--- Start RECORDED INFORMATION ---
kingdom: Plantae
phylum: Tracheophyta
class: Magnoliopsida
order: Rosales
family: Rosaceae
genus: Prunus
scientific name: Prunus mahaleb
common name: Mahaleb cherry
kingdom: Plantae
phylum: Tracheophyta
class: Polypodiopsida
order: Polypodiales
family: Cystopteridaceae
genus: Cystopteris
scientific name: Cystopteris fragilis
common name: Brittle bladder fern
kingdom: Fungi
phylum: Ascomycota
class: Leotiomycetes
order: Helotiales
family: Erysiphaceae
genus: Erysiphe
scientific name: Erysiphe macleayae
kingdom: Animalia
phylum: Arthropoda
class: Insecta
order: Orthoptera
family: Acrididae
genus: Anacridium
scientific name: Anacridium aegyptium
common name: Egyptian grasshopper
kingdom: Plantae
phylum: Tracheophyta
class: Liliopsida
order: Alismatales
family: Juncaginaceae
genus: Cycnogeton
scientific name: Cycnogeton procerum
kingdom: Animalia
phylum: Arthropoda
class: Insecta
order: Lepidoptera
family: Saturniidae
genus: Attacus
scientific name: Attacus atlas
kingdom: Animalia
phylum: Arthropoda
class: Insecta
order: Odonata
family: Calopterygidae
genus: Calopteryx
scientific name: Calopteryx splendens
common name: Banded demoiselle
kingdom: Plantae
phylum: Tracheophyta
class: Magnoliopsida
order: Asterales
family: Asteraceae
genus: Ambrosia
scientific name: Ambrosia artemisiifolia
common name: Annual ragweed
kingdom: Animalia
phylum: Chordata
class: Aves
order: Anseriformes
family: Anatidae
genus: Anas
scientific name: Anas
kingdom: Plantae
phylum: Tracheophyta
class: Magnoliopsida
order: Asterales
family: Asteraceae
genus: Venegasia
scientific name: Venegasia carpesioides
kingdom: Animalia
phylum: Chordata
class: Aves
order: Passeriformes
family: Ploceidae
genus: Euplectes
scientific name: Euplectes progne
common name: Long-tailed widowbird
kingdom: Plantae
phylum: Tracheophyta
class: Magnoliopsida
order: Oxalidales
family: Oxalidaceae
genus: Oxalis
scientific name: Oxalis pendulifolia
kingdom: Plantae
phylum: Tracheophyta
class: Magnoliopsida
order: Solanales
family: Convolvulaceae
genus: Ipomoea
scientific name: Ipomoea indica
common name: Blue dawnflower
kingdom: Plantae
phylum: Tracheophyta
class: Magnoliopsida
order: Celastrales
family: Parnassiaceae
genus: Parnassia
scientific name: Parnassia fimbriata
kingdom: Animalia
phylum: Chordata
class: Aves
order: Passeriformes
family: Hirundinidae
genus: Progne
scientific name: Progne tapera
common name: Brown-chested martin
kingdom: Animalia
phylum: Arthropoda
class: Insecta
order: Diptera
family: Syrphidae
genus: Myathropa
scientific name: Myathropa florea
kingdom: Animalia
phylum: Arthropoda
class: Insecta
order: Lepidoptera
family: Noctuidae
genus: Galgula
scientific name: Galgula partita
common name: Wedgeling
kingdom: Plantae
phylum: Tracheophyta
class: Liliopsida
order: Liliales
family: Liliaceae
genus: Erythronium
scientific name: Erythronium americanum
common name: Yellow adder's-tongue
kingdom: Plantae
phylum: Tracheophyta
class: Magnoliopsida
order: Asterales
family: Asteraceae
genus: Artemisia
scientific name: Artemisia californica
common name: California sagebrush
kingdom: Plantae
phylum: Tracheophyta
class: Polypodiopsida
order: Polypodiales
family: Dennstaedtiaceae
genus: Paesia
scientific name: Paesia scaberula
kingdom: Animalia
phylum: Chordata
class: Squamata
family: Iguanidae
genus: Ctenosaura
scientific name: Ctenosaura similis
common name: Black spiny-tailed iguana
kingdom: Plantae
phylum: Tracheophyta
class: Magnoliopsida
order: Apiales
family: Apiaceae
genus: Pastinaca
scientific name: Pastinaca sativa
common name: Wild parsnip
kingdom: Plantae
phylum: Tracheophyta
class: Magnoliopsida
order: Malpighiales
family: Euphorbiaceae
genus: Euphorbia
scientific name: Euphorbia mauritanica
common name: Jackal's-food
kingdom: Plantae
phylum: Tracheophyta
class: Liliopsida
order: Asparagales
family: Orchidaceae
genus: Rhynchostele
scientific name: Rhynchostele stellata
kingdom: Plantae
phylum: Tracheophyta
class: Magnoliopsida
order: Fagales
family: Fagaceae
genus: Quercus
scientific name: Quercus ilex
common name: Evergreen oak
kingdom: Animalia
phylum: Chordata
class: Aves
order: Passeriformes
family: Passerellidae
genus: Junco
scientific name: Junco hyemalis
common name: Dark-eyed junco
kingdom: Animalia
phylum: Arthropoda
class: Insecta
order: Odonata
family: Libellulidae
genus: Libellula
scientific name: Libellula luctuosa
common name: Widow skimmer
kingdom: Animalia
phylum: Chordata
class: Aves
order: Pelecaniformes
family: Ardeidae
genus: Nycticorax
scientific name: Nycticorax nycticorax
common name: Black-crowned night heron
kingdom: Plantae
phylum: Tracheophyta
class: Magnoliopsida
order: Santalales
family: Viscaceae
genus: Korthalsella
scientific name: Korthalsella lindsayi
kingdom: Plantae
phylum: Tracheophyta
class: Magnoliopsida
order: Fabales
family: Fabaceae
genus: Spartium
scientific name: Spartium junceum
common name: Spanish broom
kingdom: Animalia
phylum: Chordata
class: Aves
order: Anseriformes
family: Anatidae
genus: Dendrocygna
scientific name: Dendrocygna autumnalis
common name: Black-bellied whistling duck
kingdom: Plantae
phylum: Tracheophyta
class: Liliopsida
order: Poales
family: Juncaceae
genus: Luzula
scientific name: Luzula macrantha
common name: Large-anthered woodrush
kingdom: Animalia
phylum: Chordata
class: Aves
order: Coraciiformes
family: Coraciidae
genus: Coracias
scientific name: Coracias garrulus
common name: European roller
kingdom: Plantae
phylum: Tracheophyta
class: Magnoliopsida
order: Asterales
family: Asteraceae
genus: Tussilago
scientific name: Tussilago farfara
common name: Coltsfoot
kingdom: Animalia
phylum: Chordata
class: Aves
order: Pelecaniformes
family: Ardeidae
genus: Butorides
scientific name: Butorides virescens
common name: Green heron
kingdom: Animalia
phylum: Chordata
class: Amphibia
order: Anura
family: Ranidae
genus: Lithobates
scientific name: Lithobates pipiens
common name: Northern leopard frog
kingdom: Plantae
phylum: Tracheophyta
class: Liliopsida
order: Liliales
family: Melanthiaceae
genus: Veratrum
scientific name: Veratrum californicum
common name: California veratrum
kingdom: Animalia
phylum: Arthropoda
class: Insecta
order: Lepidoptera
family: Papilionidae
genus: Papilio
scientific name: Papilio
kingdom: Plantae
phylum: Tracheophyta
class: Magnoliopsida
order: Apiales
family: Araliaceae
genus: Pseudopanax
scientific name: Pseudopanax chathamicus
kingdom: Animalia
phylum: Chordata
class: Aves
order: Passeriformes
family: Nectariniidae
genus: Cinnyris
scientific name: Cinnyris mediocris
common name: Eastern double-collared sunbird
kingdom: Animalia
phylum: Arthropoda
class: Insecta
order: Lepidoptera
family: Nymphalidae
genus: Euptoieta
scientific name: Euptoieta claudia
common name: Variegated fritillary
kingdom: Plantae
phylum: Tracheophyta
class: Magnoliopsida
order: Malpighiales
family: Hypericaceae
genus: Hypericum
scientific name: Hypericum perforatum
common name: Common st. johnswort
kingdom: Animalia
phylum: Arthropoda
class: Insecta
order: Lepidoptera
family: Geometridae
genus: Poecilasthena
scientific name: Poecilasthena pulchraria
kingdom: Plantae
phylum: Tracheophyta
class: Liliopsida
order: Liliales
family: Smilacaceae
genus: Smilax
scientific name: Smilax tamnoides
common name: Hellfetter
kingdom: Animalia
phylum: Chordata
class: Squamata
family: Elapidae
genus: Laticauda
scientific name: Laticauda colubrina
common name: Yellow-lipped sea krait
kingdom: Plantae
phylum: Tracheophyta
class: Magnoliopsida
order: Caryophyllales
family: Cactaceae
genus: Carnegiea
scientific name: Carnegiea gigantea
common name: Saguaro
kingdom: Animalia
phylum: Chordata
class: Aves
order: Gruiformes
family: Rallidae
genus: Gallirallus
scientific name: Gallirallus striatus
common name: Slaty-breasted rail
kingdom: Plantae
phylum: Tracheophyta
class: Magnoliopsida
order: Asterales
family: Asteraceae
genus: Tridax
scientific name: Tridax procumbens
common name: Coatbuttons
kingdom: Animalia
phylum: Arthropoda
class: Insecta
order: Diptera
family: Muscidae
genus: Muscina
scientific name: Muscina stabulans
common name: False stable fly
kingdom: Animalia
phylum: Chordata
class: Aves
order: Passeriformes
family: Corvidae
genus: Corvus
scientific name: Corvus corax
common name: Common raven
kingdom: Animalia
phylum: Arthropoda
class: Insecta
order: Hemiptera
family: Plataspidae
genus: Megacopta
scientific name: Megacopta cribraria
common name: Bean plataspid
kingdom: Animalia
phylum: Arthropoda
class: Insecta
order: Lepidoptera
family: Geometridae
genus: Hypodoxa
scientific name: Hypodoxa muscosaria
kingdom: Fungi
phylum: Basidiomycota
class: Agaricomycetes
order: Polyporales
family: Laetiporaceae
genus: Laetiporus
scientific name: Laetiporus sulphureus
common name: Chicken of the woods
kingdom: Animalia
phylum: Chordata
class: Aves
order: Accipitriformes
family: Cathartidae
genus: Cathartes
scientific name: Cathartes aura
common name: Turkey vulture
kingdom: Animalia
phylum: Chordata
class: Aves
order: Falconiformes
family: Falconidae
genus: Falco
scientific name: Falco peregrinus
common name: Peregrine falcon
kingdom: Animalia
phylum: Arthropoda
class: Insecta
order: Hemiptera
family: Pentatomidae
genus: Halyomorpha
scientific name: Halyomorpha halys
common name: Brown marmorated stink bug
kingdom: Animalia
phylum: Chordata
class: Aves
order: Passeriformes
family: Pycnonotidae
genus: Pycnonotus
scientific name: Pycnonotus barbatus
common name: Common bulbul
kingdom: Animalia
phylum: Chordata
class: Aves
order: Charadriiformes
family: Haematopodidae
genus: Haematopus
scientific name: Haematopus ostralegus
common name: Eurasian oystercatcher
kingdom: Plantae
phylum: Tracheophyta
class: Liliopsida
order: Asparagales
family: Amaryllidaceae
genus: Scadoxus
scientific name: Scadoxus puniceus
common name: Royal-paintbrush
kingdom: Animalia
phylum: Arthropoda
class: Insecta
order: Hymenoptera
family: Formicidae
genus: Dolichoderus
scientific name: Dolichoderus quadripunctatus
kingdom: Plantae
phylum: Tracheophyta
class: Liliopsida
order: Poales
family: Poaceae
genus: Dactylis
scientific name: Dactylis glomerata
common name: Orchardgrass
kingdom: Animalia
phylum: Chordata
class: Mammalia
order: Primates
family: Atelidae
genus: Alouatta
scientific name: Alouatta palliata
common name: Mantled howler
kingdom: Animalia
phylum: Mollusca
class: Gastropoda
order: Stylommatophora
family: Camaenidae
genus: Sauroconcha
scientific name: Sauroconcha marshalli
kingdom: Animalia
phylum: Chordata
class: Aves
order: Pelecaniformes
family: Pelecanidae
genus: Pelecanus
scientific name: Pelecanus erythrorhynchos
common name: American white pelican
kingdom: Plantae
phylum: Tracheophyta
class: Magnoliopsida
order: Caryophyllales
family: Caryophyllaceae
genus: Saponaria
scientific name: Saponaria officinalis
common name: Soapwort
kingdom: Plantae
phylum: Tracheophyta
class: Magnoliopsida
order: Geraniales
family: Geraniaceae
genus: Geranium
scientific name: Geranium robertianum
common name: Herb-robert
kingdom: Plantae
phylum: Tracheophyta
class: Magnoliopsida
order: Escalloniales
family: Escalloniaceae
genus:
--- End RECORDED INFORMATION ---
*GOAL*. Write the lines of the data above as a JSON list of strings, one string per line with blank lines dropped, starting with the line containing "family: Melanthiaceae" and going on through the line containing "genus: Corvus".

*ANSWER FOR THE TASK*.
[
  "family: Melanthiaceae",
  "genus: Veratrum",
  "scientific name: Veratrum californicum",
  "common name: California veratrum",
  "kingdom: Animalia",
  "phylum: Arthropoda",
  "class: Insecta",
  "order: Lepidoptera",
  "family: Papilionidae",
  "genus: Papilio",
  "scientific name: Papilio",
  "kingdom: Plantae",
  "phylum: Tracheophyta",
  "class: Magnoliopsida",
  "order: Apiales",
  "family: Araliaceae",
  "genus: Pseudopanax",
  "scientific name: Pseudopanax chathamicus",
  "kingdom: Animalia",
  "phylum: Chordata",
  "class: Aves",
  "order: Passeriformes",
  "family: Nectariniidae",
  "genus: Cinnyris",
  "scientific name: Cinnyris mediocris",
  "common name: Eastern double-collared sunbird",
  "kingdom: Animalia",
  "phylum: Arthropoda",
  "class: Insecta",
  "order: Lepidoptera",
  "family: Nymphalidae",
  "genus: Euptoieta",
  "scientific name: Euptoieta claudia",
  "common name: Variegated fritillary",
  "kingdom: Plantae",
  "phylum: Tracheophyta",
  "class: Magnoliopsida",
  "order: Malpighiales",
  "family: Hypericaceae",
  "genus: Hypericum",
  "scientific name: Hypericum perforatum",
  "common name: Common st. johnswort",
  "kingdom: Animalia",
  "phylum: Arthropoda",
  "class: Insecta",
  "order: Lepidoptera",
  "family: Geometridae",
  "genus: Poecilasthena",
  "scientific name: Poecilasthena pulchraria",
  "kingdom: Plantae",
  "phylum: Tracheophyta",
  "class: Liliopsida",
  "order: Liliales",
  "family: Smilacaceae",
  "genus: Smilax",
  "scientific name: Smilax tamnoides",
  "common name: Hellfetter",
  "kingdom: Animalia",
  "phylum: Chordata",
  "class: Squamata",
  "family: Elapidae",
  "genus: Laticauda",
  "scientific name: Laticauda colubrina",
  "common name: Yellow-lipped sea krait",
  "kingdom: Plantae",
  "phylum: Tracheophyta",
  "class: Magnoliopsida",
  "order: Caryophyllales",
  "family: Cactaceae",
  "genus: Carnegiea",
  "scientific name: Carnegiea gigantea",
  "common name: Saguaro",
  "kingdom: Animalia",
  "phylum: Chordata",
  "class: Aves",
  "order: Gruiformes",
  "family: Rallidae",
  "genus: Gallirallus",
  "scientific name: Gallirallus striatus",
  "common name: Slaty-breasted rail",
  "kingdom: Plantae",
  "phylum: Tracheophyta",
  "class: Magnoliopsida",
  "order: Asterales",
  "family: Asteraceae",
  "genus: Tridax",
  "scientific name: Tridax procumbens",
  "common name: Coatbuttons",
  "kingdom: Animalia",
  "phylum: Arthropoda",
  "class: Insecta",
  "order: Diptera",
  "family: Muscidae",
  "genus: Muscina",
  "scientific name: Muscina stabulans",
  "common name: False stable fly",
  "kingdom: Animalia",
  "phylum: Chordata",
  "class: Aves",
  "order: Passeriformes",
  "family: Corvidae",
  "genus: Corvus"
]